Except for persistent doubts coming from groups such as those in the Kontra-Daya Coalition and election losers, the 2010 automated election results were overwhelmingly accepted by the people. The most important election contest was the presidential election wherein President Benigno “Noynoy” Aquino III won on a landslide of almost 45% of the votes in a 10-candidate field. Some of his opponents immediately conceded the very next day on the basis of swift results from the automated system.
Most international and domestic election observers agreed to the credibility of the 2010 election results and many lauded the key role played by the automated election system to achieve this result. The Comelec Advisory Council, in its post-election report concluded as follows:
“The automation of the May 2010 elections was definitely not perfect.
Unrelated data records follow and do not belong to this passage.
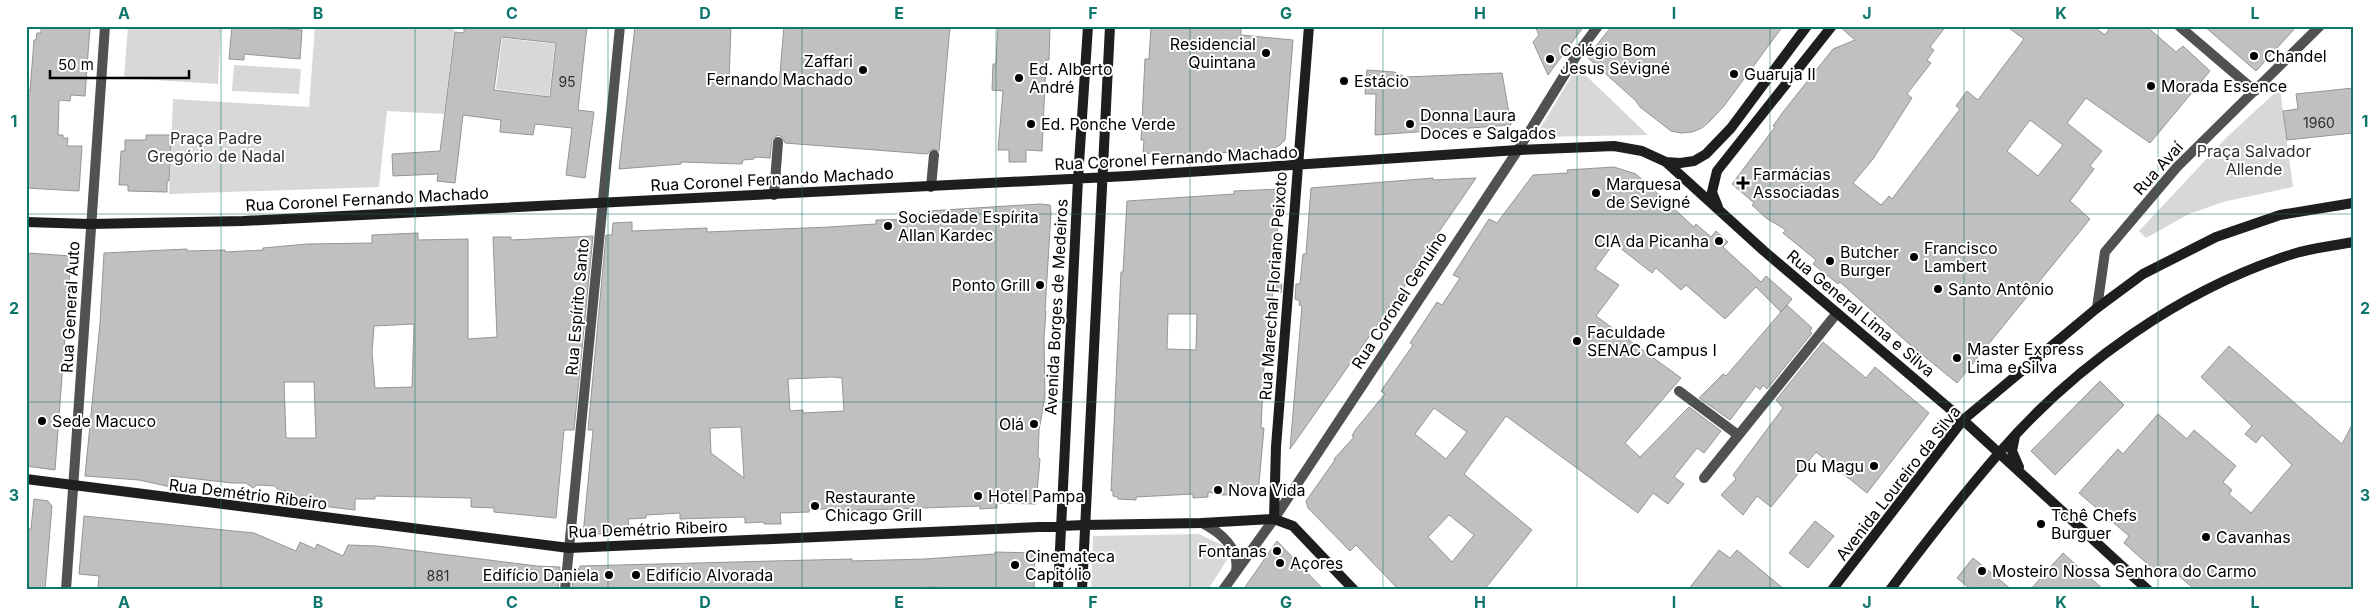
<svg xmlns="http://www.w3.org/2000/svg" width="2379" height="616" viewBox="0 0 2379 616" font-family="Inter,sans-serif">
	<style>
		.green { fill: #d8d8d8 }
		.building { fill: #c0c0c0; stroke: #959595; fill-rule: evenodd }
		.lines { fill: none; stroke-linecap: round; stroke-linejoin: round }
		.lane { stroke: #515151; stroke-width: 10 }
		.street { stroke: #515151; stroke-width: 10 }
		.secondary { stroke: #1e1e1e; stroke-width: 10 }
		.grid { fill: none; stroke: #0f766e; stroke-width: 1; stroke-opacity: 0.55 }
		.poi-dot { fill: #000; stroke: #fff; stroke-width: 2 }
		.labels { text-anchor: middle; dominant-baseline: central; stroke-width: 4; stroke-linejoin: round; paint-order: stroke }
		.number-label { font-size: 14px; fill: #303030 }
		.poi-label { font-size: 16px; fill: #000; stroke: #fff; text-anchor: start }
		.park-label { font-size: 16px; fill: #2f2f2f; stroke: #fff }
		.street-label { font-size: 16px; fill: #000; stroke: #fff }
		.neatline { fill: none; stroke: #0f766e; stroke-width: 2 }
		.grid-label { font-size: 16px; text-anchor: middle; font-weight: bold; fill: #0f766e }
	</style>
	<rect width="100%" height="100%" fill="#fff"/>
	<path class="green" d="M128 26H221L218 84 124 78Z
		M315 26H455L444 114 387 111 379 187 169 194 173 99 309 107Z
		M502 38 555 44 549 96 496 89Z
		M234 65 301 69 299 94 232 91Z
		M1577 67 1648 135 1535 137Z
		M2280 88 2293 187 2223 202 2189 214 2146 238 2139 231 2227 137Z
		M1199 534 1224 546 1228 558 1208 590H1091L1093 536Z"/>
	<path class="building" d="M41 26H90L85 96 71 95 70 101 59 100 58 135H63V138H68L67 146H82L79 191 26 188V90L30 91 34 40H36L37 33H41Z
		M232 26 302 30 300 59 244 54V60L229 59Z
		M464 26H587L578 110 594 112 585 178 566 175 572 128 535 124 533 135 500 132 501 120 463 115 455 183 437 181 438 174 393 176 392 154 440 151 455 32 464 33ZM501 37 556 43 550 97 494 90Z
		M635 26H731L729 82 779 85 784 26H950L939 151 932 149 927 154 785 143 782 137 778 135 772 139 770 158 754 157V159L743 160 742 164 681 162V164L619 169Z
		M998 26H1050L1049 60H1046L1042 151 1026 150V162H1009V150H998L1003 91 992 90 993 64H996Z
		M1151 26H1241V35L1293 40 1285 140 1280 145 1269 151 1179 154 1143 153 1144 140H1141L1145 59H1149Z
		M1535 26H1584L1548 75 1533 42 1539 35Z
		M1612 26H1783L1724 106 1710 121 1702 128 1692 132 1681 133 1671 131 1640 107 1636 101 1587 57Z
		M1839 26H1946L1930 47 1934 50 1927 60 1931 63 1907 94 1912 98 1873 159 1853 183 1881 205 1889 196 1892 199 1960 109 1956 106 1967 91 1978 100 2024 39 2006 26H2093L2105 35 2111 26H2146L2176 52 2183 46 2210 71 2150 143 2086 98 2067 123 2102 151 2090 166 2094 169 2070 201 2090 219 1957 383 1908 343 1840 282 1838 284 1813 264 1816 260 1783 233 1786 230 1766 218 1752 205 1754 203 1732 184 1775 127 1773 126 1783 112 1833 49 1855 40ZM2030 120 2063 145 2038 176 2007 151Z
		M2204 26H2297L2256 71Z
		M1367 70 1394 72 1405 77 1502 73 1511 125 1375 135 1376 94H1365Z
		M2353 88V133L2287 140 2283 111 2298 109 2296 94Z
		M146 135H171L169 181H167V192L128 191V185H119L121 151H125V140H146Z
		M1614 167 1636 174 1694 227 1696 224 1711 237 1716 231 1728 242 1723 247 1761 282 1766 276 1792 299 1781 312 1756 287 1725 319 1686 285 1681 290 1656 268 1652 273 1614 243 1595 269 1619 285 1596 316 1681 378 1625 443 1640 457 1689 407 1721 431 1704 453 1697 448 1674 477 1684 484 1668 504 1653 493 1638 513 1506 416 1464 474 1532 530 1484 590H1399L1356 545 1350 551 1308 508 1306 501 1335 460 1334 459 1354 437 1352 436 1356 429 1385 394 1381 391 1413 345 1410 343 1437 302 1442 305 1460 278 1453 275 1489 219 1497 223 1533 175 1568 173 1567 170ZM1434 408 1467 432 1446 459 1415 434ZM1449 515 1474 535 1452 562 1428 537Z
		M1433 178V180L1476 178 1414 268 1416 270 1290 449 1302 306 1299 305 1300 301 1295 299 1296 284H1300L1303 254H1306L1311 188Z
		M1281 189 1273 284H1282L1281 293 1273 290 1269 345H1265L1261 428H1264L1258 494 1223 495 1208 492V497L1193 498V494L1136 497V500L1118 499V497L1113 496V491H1111L1121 272H1123L1127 201 1234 194V191ZM1168 314H1197L1196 350 1167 349Z
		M1040 204 1050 205 1051 213 1045 311H1046L1044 338 1045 397 1039 430 1038 457 1040 459 1036 504 997 503V508L980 509V506L837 511V508L809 510V512L780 513 781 524H764V522L745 523V517L680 519V513L646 515V518L628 519 629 532 583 535 593 430H588L606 235H612L613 223 632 222V231L707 228V232L829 227 876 224V220L927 219V211ZM832 377 842 378 844 411 803 413V410L790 411 788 379ZM741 427 744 478 711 453 710 428Z
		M418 233V240L468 239V339L497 337 493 237H511V240L593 236 574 430H564L556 518 494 512V508L471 507V498L375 496V499H355V510L289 502V491H279L275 486 257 485 253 488 246 483H232L171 476V487L139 480 85 476 100 323 104 253 187 249V251L225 250V252L263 250V248L307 244 372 243V235ZM414 324 412 387 375 388 372 352 374 326ZM284 382H314L316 438H286Z
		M28 253 71 256 55 470 26 466Z
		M1787 305 1812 328 1810 331 1812 333 1767 389 1763 385 1760 390 1756 386 1730 420 1699 398 1723 374 1726 376Z
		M1823 342 1866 378 1875 367 1929 413 1867 493 1816 452 1771 507 1757 496 1743 515 1721 495 1736 479 1733 475 1783 408 1776 400Z
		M2229 346 2342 444 2353 423V590H2195L2168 566 2160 575 2124 543 2129 536 2079 493 2118 449 2123 454 2158 414 2187 439 2194 430 2236 466 2223 482 2232 490 2229 494 2251 513 2292 465 2262 435 2256 443 2245 434 2252 426 2201 377Z
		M2100 381 2124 405 2055 475 2031 451Z
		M34 499 48 501 52 506 45 590H28L29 584H26V529H31Z
		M84 516 254 533 296 551 300 542 315 549 317 544 343 556 348 545 377 546 537 566 560 567 558 590H98L99 576 79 574Z
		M1815 521 1834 536 1808 568 1789 553Z
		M1277 541 1324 590H1243Z
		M1719 550 1730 558 1737 550 1785 590H1688Z
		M995 552 1035 553 1034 590H939L938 587 911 588V590H572L574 568 580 569V566L852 559V561L925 559 995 554Z
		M2063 553 2086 574 2104 590H2030Z
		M1973 558 2012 590H1972L1957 578Z"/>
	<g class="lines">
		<path class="lane" d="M931 187 934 155
			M774 195 778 142
			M1679 391 1738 435"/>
		<path class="street" d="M2179 26 2255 91
			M2097 308 2105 252 2177 167 2320 26
			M1704 478 1837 313
			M1202 523C1220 532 1240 548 1236 571
			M66 590 105 26
			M565 590 620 26
			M1223 590 1274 519 1518 150 1578 53 1598 26"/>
		<path class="secondary" d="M1666 162 1680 163 1694 161 1706 154 1731 128 1807 26
			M1718 207 1712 192 1717 171 1832 26
			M26 222 90 224 243 221 1128 176 1518 150 1614 146 1642 151 1666 162 1764 251 1963 420 2148 590
			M2015 436 2012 451 2019 467
			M26 479 569 548 1084 525 1202 523 1274 519 1293 526 1354 590
			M1274 519 1276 447 1309 26
			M1058 590 1078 179 1088 26
			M1082 590 1110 26
			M1832 590 1963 420 2097 308 2143 274 2216 237 2280 215 2353 203
			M1890 590C1925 543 1961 497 1999 453 2075 365 2182 289 2293 254 2312 248 2333 246 2353 242"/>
	</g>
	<path class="grid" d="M221 26V590M415 26V590M608 26V590M802 26V590M996 26V590M1190 26V590M1383 26V590M1577 26V590M1770 26V590M1964 26V590M2158 26V590M26 214H2353M26 402H2353"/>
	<g class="poi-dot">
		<circle cx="1266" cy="53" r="5"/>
		<circle cx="2254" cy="56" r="5"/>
		<circle cx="1550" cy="59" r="5"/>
		<circle cx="863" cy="70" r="5"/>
		<circle cx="1734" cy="74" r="5"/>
		<circle cx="1019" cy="78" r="5"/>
		<circle cx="1344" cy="81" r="5"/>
		<circle cx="2151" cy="86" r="5"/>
		<circle cx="1031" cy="124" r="5"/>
		<circle cx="1410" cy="124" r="5"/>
		<path d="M1740.5 175.5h5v5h5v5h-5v5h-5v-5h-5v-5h5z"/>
		<circle cx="1596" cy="193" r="5"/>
		<circle cx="888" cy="226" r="5"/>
		<circle cx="1719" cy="241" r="5"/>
		<circle cx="1914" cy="257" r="5"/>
		<circle cx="1830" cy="261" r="5"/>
		<circle cx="1040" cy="285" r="5"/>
		<circle cx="1938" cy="289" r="5"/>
		<circle cx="1577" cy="341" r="5"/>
		<circle cx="1957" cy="358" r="5"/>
		<circle cx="42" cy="421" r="5"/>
		<circle cx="1034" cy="424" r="5"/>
		<circle cx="1874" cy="466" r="5"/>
		<circle cx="1218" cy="490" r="5"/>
		<circle cx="978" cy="496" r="5"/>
		<circle cx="815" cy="506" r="5"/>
		<circle cx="2041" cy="524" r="5"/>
		<circle cx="2206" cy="537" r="5"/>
		<circle cx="1277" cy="551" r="5"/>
		<circle cx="1280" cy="563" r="5"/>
		<circle cx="1015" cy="565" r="5"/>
		<circle cx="1982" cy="571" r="5"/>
		<circle cx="609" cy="575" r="5"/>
		<circle cx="636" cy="575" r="5"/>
	</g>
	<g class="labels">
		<g class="number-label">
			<text x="567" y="81">95</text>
			<text x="2319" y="122">1960</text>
			<text x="438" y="575">881</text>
		</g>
		<g class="poi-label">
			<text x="1256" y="44" text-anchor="end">Residencial<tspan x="1256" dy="18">Quintana</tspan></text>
			<text x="1560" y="50">Colégio Bom<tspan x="1560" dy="18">Jesus Sévigné</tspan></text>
			<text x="2264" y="56">Chandel</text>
			<text x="853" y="61" text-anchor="end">Zaffari<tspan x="853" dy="18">Fernando Machado</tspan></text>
			<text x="1029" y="69">Ed. Alberto<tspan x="1029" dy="18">André</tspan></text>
			<text x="1744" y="74">Guaruja II</text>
			<text x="1354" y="81">Estácio</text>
			<text x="2161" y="86">Morada Essence</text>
			<text x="1420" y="115">Donna Laura<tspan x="1420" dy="18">Doces e Salgados</tspan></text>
			<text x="1041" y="124">Ed. Ponche Verde</text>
			<text x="1753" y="174">Farmácias<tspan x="1753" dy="18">Associadas</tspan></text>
			<text x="1606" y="184">Marquesa<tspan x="1606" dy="18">de Sevigné</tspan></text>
			<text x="898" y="217">Sociedade Espírita<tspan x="898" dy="18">Allan Kardec</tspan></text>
			<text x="1709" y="241" text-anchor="end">CIA da Picanha</text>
			<text x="1924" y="248">Francisco<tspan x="1924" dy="18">Lambert</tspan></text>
			<text x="1840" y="252">Butcher<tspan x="1840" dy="18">Burger</tspan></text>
			<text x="1030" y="285" text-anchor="end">Ponto Grill</text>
			<text x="1948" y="289">Santo Antônio</text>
			<text x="1587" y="332">Faculdade<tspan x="1587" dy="18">SENAC Campus I</tspan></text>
			<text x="1967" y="349">Master Express<tspan x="1967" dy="18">Lima e Silva</tspan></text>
			<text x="52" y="421">Sede Macuco</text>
			<text x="1024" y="424" text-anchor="end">Olá</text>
			<text x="1864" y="466" text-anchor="end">Du Magu</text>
			<text x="1228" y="490">Nova Vida</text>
			<text x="988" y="496">Hotel Pampa</text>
			<text x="825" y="497">Restaurante<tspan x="825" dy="18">Chicago Grill</tspan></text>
			<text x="2051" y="515">Tchê Chefs<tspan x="2051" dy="18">Burguer</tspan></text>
			<text x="2216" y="537">Cavanhas</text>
			<text x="1267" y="551" text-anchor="end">Fontanas</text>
			<text x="1025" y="556">Cinemateca<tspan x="1025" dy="18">Capitólio</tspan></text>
			<text x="1290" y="563">Açores</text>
			<text x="1992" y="571">Mosteiro Nossa Senhora do Carmo</text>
			<text x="599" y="575" text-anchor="end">Edifício Daniela</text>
			<text x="646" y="575">Edifício Alvorada</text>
		</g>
		<g class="park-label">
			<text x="216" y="138">Praça Padre<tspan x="216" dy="18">Gregório de Nadal</tspan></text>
			<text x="2254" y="151">Praça Salvador<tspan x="2254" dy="18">Allende</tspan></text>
		</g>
		<g class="street-label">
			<text transform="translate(1176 158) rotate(-3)">Rua Coronel Fernando Machado</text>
			<text transform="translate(2158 168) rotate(-48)">Rua Avaí</text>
			<text transform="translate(772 179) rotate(-3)">Rua Coronel Fernando Machado</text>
			<text transform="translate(367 199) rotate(-3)">Rua Coronel Fernando Machado</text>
			<text transform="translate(1273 286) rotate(-86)">Rua Marechal Floriano Peixoto</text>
			<text transform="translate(1399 300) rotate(-57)">Rua Coronel Genuíno</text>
			<text transform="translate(70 307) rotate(-87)">Rua General Auto</text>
			<text transform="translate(577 307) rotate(-85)">Rua Espírito Santo</text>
			<text transform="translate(1056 307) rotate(-87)">Avenida Borges de Medeiros</text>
			<text transform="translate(1861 313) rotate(40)">Rua General Lima e Silva</text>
			<text transform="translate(1898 483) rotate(-52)">Avenida Loureiro da Silva</text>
			<text transform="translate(248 494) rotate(7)">Rua Demétrio Ribeiro</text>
			<text transform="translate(648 529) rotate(-2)">Rua Demétrio Ribeiro</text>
		</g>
	</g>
	<rect width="2379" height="616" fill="none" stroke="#ffffff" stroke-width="55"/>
	<path d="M50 70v8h139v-8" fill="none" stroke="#000000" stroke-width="2.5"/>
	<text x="58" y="70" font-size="15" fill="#000000" stroke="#ffffff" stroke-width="4" paint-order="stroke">50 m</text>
	<rect x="28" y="28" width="2324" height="560" class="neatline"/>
	<g class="grid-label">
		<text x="124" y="19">A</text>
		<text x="318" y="19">B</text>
		<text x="512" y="19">C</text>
		<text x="705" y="19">D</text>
		<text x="899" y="19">E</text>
		<text x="1093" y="19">F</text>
		<text x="1286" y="19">G</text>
		<text x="1480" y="19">H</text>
		<text x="1674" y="19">I</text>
		<text x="1867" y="19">J</text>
		<text x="2061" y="19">K</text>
		<text x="2255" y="19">L</text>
		<text x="14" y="127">1</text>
		<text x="2365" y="127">1</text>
		<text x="14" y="314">2</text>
		<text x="2365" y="314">2</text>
		<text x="14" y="501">3</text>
		<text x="2365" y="501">3</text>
		<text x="124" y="608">A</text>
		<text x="318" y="608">B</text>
		<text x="512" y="608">C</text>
		<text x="705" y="608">D</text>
		<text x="899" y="608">E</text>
		<text x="1093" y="608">F</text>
		<text x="1286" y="608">G</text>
		<text x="1480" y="608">H</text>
		<text x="1674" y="608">I</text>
		<text x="1867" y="608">J</text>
		<text x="2061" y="608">K</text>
		<text x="2255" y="608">L</text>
	</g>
</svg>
Smartmatic/TIM and COMELEC made mistakes throughout the entire process that gave people a reason to distrust the AES. However, the problems that arose were not severe enough to allow interested parties to manipulate the election results. Despite all its shortcomings, the AES was still able to eradicate the most damaging form of electoral fraud—the dagdag-bawas (add-subtract). While the lessons to be learned from this exercise are many, the COMELEC Advisory Council believes that the Philippines is much better off with automated elections and that manual elections are now officially a thing of the past.”
The present brouhaha about the PCOS machine and the automated election system in the 2013 national and local elections should be viewed from this baseline perspective. The Supreme Court, in its second decision regarding the court case brought before it, again allowed the use of the automated election system in the current elections. The Precinct Count Optical Scanner (PCOS) machine and the Optical Mark Recognition (OMR) technology it implements are the same as in 2010, with Comelec-authorized enhancements and correction measures added.
The attitude to take, I think, is to let the Comelec do its work without undue interference and delaying, pre-judging tactics that feed on doubts and frustrations of election losers and haters of democratic elections. We should monitor the implementation of the automated election system, yes, but not solely on the basis of opinions of one set of “experts” who have their own agenda. We risk a “damn if you do, damn if you don’t” situation here.
The CBCP pastoral statement, I think, narrowly escaped this perspective.